Por: Gustavo Páez Escobar 

Es fácil calcularle la edad a un hombre. Sólo basta contarle las arrugas. A los caballos se les mide la edad en los dientes; a las mulas, en las magulladuras. También se puede calcular, sin mucho esfuerzo, la edad de un carro o de una casa. Pero en cuanto a las mujeres… ¡válgame Dios!

El lado más sensible de la mujer es su edad. Ella revelará más fácilmente el nombre de su amante que la fecha de su nacimiento. Es un secreto que guarda con celo y que se convierte en arma peligrosa cuando alguien lo vulnera. Cuídese, pues, el hombre de tocar los años femeninos, si no quiere exponerse a la guerra. Pero cuando lo haga, no se olvide de que uno de los mayores agasajos, acaso más que decirle que es bonita, es ponderar su juventud.

El marido nunca se aprenderá la edad de su mujer, por más grabada que la lleve en la memoria, ya que no hay fecha de nacimiento más variable. Por otra parte, no tiene sentido sabérsela, si el que envejece siempre es él. Es una regla que nadie ha podido modificar.

Las mujeres nos llevan una ventaja indudable: mientras los años masculinos pregonan los desgastes de la vida, los femeninos se esconden, se remozan y retroceden, o por lo menos se detienen. Por eso, alguien dijo que una mujer gasta cuarenta y cinco años en llegar a los treinta. Y es que ella, creada para ser un adorno de la naturaleza, no puede marchitarse.

Calcularle la edad a una mujer es una ciencia, fuera de un riesgo. Se necesitará una profunda sicología, pero no conducirá a nada, y es perjudicial intentarlo. Debe llevarse muy bien sabido que la mujer es eternamente juvenil. ¿Para qué sacarle esa idea de la cabeza, si a nadie hace daño?

Esas juventudes femeninas que vemos con el almanaque excedido, muy apuestas y hasta retadoras, nunca serán añosas, no se olvide; cuando más, las apariencias engañan. ¡Y vaya uno a decir lo contrario!

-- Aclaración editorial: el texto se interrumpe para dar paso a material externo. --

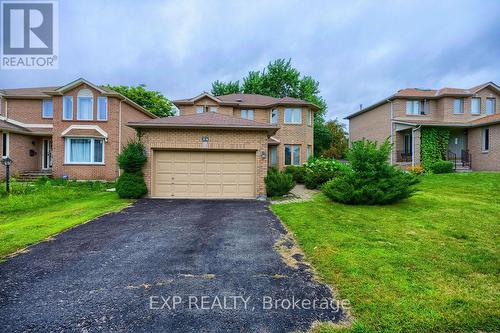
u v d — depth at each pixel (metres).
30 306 3.74
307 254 5.52
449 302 3.65
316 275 4.57
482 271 4.59
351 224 7.73
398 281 4.23
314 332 3.15
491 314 3.39
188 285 4.30
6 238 6.72
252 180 13.45
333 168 17.06
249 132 13.29
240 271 4.80
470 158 22.09
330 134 37.41
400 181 10.44
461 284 4.14
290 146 23.09
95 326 3.31
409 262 4.96
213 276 4.61
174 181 13.32
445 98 23.08
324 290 4.07
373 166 10.58
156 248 6.04
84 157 19.30
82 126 19.20
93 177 19.20
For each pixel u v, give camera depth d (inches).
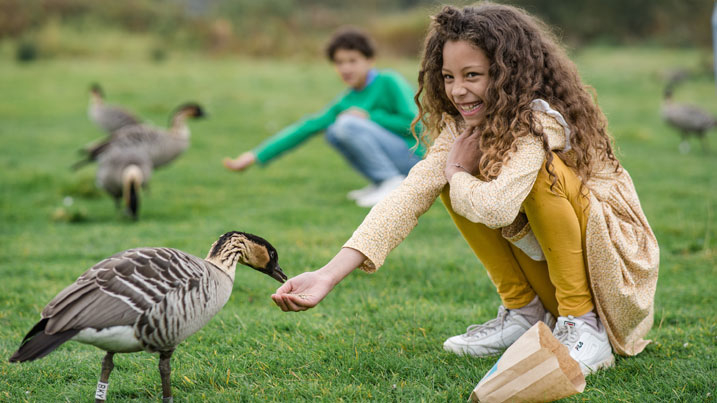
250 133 517.0
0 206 308.0
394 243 124.8
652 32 1446.9
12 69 873.5
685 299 178.5
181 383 130.0
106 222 287.6
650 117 611.5
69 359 142.3
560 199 119.3
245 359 140.2
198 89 731.4
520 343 106.9
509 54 115.6
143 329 107.6
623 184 132.3
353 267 121.6
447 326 159.3
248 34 1190.3
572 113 120.9
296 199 323.3
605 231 122.3
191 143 474.3
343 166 412.2
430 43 125.2
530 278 135.7
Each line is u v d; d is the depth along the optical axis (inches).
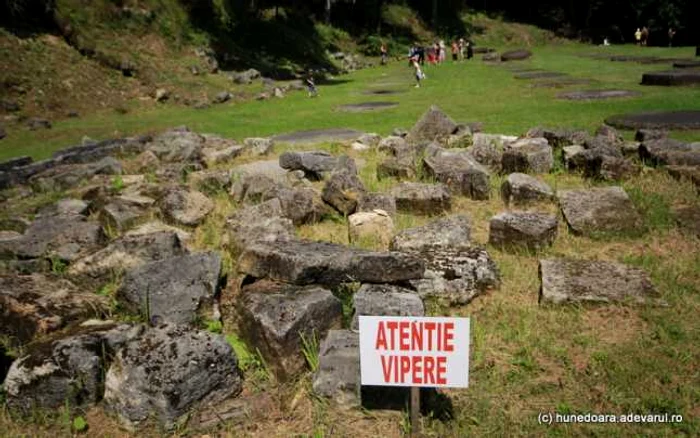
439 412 155.1
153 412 152.6
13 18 911.7
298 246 209.8
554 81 866.8
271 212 276.7
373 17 1894.7
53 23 960.9
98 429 156.8
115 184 357.1
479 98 756.6
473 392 163.0
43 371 161.9
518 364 174.4
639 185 316.8
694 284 216.8
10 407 163.5
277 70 1230.9
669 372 166.9
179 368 155.4
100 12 1047.0
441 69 1261.1
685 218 269.7
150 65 1009.5
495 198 323.9
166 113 848.9
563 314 198.8
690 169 319.9
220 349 163.2
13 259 258.1
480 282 217.2
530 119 561.3
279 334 166.4
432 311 205.2
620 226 263.0
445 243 241.9
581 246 255.6
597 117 544.1
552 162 362.6
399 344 136.4
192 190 318.0
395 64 1558.8
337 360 159.6
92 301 204.8
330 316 181.3
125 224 294.2
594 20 2223.2
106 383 161.0
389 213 297.3
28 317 189.8
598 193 287.0
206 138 483.2
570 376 168.2
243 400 161.6
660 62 1119.6
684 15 1817.2
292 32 1514.5
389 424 152.4
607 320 195.5
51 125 754.8
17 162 473.1
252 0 1482.5
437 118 454.0
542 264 227.3
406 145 412.8
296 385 166.2
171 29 1146.7
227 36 1299.2
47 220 277.1
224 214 311.0
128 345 163.6
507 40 2076.8
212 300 202.7
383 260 198.2
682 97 627.5
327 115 701.9
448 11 2212.1
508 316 201.3
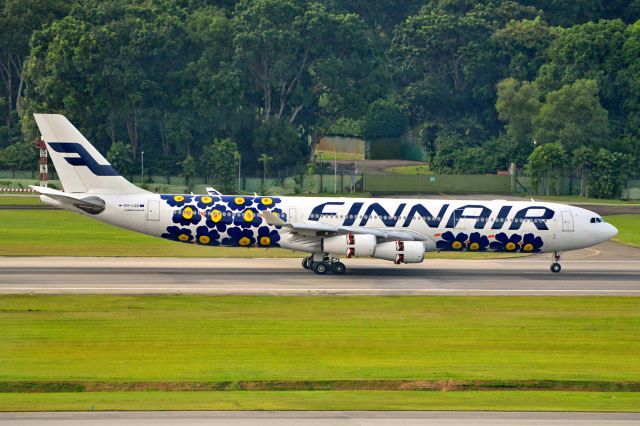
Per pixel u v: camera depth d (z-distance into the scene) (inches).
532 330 7362.2
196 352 6446.9
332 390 5605.3
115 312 7726.4
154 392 5477.4
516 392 5595.5
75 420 4756.4
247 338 6894.7
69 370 5905.5
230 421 4766.2
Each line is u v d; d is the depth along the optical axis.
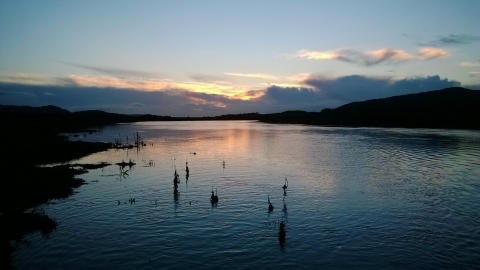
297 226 25.66
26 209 30.31
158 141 94.75
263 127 177.75
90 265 19.97
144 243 22.89
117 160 58.75
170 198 33.41
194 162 55.69
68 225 26.31
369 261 20.16
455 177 40.94
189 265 19.81
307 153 65.00
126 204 31.50
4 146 64.06
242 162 55.12
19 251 21.91
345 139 91.75
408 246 22.09
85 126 175.62
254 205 30.89
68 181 40.72
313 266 19.61
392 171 45.53
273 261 20.22
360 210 29.22
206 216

Si el caso es al revés, o sea, el del deplorable vejestorio que también siente el alma fresca, no sucederá lo mismo. El pobre ha sufrido mucho, se dirá con piedad. Para la dama, en cambio, aún cabe el piropo: ¡tan bien conservada!, es la frase precisa, y ahí queda todo resuelto. Ella sacará a relucir su garbo, y él, aporreado en la guerra, procurará no lastimarse más las heridas. ¿Ven ustedes una de las diferencias entre el hombre y la mujer, fuera de las descubiertas en el Paraíso Terrenal?

La edad de las mujeres es un tesoro que todos debemos cuidar. Creyéndose ella joven, es posible que también nos retoñe el alma. Óscar Wilde, que definió con pinceladas geniales a la mujer, argumentó: “¿Cómo tener confianza en una mujer que le dice a uno su verdadera edad? Una mujer capaz de decir esto es capaz de decirlo todo”.

No es, entonces, un embeleco cualquiera éste de que las mujeres continúen jugando a la dulce mentira de esconder sus años. No recordárselos es un principio de sabiduría. Pero si desea deshacerse de ella, no lo dude: cántele lo que más la irrita, y de pronto encímele algunos años, como para que nunca vuelva a determinarlo en la vida. La mujer vive, definitivamente, peleando con el calendario. La pelea se volverá contra usted si es exacto en las cuentas, o muy aproximado. Lo ideal, para ser galantes, es restar sin regateos.

Ellas tienen sus razones, y muy poderosas, para que no se les irrespete la incógnita de su eterna primavera. Mejor para nosotros, cuando nos sintamos atrofiados, encontrar un elíxir de vida. Todo depende de la audacia mental para halagar la vanidad femenina. Una de las claves del matrimonio consiste en mantener siempre una esposa joven. Y bien es sabido que la edad es mental y no simplemente cronológica. Con este argumento las mujeres ganan sus batallas, y nosotros perdemos nuestras insolencias.

Después de conocer todas estas cosas no me explico por qué al Estado, al hacer ciudadana a la mujer, le dio por pregonar su edad. Los votos se pierden porque la edad femenina no es para mostrársela a nadie.

A la mujer hay que dejarla así: indefinible, juvenil, misteriosa y optimista… Permitámosle sus mentiras piadosas y no nos metamos con problemas del tiempo si deseamos la paz. Será la mejor manera de engañarnos a nosotros mismos, ¡pero qué grato vivir por fuera del almanaque! Y esto no es de ahora sino de siempre: la mujer es tan astuta que a los años los hace añicos. Y también a quien pretenda decirle vieja.  

El Espectador, Bogotá, 7 de julio de 1986.